My relationship with my skin has never been an easy one. I’m so used to criticizing what I see in the mirror that it’s been difficult getting used to dating guys who don’t notice the acne scarring and discoloration like I do. I wish I could knock it off, but some days are just hard.
My skin hated me in high school.
Like many people, my acne started at the beginning of high school and kept getting worse from there. I had everything from tiny blackheads covering my nose to angry cystic acne that would take weeks to go away. Some mornings I would have a nice smooth patch of skin on my face and I would think my hormones were finally balancing out only to have it taken over by a painful red breakout by lunch period.
I tried everything and nothing worked.
It feels like I tried every drugstore acne product on the market. No matter the face wash, toner, or spot treatment, I couldn’t find anything that would work long-term. I even went on Proactive hoping it was the cure I’d been looking for and all it did was dry my face out worse than the Mojave desert. The only positive to come from having to constantly try new products was a greater understanding of what my skin will and will not tolerate.

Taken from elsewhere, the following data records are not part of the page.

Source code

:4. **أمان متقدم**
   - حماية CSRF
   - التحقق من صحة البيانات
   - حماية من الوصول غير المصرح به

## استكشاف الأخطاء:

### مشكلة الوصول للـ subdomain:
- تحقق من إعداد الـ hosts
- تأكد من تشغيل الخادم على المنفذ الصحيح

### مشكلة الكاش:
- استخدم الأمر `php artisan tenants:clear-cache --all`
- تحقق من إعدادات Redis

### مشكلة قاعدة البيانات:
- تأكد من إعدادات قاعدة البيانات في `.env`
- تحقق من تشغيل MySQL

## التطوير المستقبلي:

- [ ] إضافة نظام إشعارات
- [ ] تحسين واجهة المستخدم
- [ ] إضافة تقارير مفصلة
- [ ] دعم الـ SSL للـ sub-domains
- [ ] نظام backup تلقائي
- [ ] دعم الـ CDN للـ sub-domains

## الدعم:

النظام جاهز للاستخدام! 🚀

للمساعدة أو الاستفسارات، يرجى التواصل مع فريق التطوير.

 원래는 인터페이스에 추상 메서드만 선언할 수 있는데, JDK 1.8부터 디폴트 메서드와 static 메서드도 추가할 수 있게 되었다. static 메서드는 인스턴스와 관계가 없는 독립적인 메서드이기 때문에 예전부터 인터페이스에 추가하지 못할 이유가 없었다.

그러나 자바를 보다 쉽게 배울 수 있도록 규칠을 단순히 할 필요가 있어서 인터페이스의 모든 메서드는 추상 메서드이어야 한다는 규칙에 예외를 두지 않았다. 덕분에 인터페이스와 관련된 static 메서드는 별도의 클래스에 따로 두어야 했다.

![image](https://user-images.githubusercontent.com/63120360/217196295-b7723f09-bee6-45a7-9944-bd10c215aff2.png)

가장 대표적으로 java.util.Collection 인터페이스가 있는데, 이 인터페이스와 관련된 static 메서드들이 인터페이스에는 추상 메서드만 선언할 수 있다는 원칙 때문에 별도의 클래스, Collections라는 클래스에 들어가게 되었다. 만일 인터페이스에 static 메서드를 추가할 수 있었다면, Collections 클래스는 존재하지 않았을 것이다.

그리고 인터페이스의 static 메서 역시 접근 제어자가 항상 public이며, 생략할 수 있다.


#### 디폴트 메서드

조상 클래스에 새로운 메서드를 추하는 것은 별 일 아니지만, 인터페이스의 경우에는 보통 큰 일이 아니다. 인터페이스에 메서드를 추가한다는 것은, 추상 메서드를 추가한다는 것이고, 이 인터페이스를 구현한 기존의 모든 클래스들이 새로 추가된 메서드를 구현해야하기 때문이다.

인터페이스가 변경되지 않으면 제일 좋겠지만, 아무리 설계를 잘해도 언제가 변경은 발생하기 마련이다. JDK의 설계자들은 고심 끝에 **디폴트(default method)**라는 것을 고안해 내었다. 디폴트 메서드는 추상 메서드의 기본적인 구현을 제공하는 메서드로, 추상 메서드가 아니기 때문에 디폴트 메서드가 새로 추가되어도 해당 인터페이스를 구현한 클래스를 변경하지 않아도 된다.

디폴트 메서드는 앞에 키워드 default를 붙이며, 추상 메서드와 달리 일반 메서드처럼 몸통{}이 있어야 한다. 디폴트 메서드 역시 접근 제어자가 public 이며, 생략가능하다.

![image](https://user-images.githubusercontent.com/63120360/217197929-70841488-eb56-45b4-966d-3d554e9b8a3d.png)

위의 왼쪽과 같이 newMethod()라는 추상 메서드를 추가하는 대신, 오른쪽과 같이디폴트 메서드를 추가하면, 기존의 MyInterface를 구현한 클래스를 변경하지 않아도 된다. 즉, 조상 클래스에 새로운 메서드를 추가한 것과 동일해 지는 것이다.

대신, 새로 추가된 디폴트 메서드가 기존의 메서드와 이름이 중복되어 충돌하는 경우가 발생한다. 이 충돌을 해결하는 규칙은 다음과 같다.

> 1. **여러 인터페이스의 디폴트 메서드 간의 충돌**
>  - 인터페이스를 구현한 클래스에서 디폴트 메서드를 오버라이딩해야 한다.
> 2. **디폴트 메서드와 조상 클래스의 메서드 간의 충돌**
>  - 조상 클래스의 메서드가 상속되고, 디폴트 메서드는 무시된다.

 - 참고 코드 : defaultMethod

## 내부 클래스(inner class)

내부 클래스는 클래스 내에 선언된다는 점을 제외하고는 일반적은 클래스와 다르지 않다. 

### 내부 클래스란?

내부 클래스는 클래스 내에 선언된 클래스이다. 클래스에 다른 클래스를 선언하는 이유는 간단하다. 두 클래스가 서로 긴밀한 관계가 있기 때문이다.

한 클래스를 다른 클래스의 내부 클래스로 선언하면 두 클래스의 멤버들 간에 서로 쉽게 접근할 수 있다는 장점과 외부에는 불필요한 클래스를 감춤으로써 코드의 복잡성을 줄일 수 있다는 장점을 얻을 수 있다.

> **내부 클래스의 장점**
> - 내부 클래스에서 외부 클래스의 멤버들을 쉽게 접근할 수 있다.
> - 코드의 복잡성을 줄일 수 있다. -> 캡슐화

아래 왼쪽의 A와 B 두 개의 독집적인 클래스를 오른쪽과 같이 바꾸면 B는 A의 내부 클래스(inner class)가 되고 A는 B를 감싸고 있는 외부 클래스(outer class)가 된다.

I had to go to the doctor for help.
I started taking birth control pills after I turned 17 and it was the first thing that had any significant impact on my acne. It balanced out my hormones enough to give me a fighting chance of handling my breakouts, but I was still dealing with stubborn oily skin that refused to stay clear. I was also put on an oral antibiotic called Doxycycline that’s supposed to fight acne but as a side effect, it made me throw up most times that I took it.
Makeup showed me what my skin could look like.
While I was constantly battling my acne, I started dabbling in makeup to see if I could at least cover some of it up. I have very pale skin, so any redness or discoloration on my face stands out like there’s a spotlight on it and makes my overall skin look worse than it is. After finding a foundation and powder that matches my skin tone, I was relieved to see how I finally looked “normal.”
I had to wear makeup every day.
Once I realized makeup could help me look the way I’d always wanted, I quickly got in the habit of wearing it every day to school. Even after moving away for college I’d still make myself get up an hour and a half early before my morning classes to put my face on. My acne wasn’t improving so I never felt comfortable going barefaced.
I slept in it because I was scared to take it off.
Halfway through college, I started having more adult sleepovers with boys and I found myself in a dilemma. I knew I had to take my makeup off before going to sleep or else I’d break out even worse, but if I took it off the guy I was with would see how bad I looked without it. I was so nervous and insecure I slept in my makeup multiple times and my skin was furious with me.
One night, I finally decided I’d had enough.
I had been seeing the same guy for a while and I got to the point where I thought, “If this keeps going well he’s going to see my real face eventually,” so I washed my face like I usually do before bed and surprise surprise, he didn’t recoil in horror or demand I leave his bed immediately. He’d noticed that I refused to take my makeup off before, so to finally see me get comfortable enough to show him what’s underneath meant a lot to him.
I stopped wearing makeup every day and my skin started to clear up.
I only became comfortable with being seen without makeup on after I entered into my first romantic relationship. He knew what I looked like and loved me either way, so I eventually stopped stressing about my skin so much and just let it breathe for once. I quit slathering on products every day and started seeing a solid improvement in about two weeks.
Then I got dumped and the fear came back.
Like many people who get broken up with by a long-term partner, I struggle with fears that no one else will ever love me again or find me beautiful without makeup on. This anxiety is super frustrating and makes me feel stupid because I know firsthand this isn’t true. I’ve been with other guys since getting my heart stepped on and they’ve told me they really don’t care or notice what my skin looks like without makeup. But I still have that feeling in my gut leftover from when I was a pimply teenager that everyone must be making fun of how I look.
Society doesn’t help, either.
Women today are held to impossible beauty standards to look perfect all the time. If we don’t wear makeup we’re judged for not putting in enough effort, but if we wear makeup every day or “too much” of it then we’re seen as shallow. It’s a never-ending battle that made me insecure for years trying to live up to someone else’s expectations and I want to get to a place where I’ve moved past that.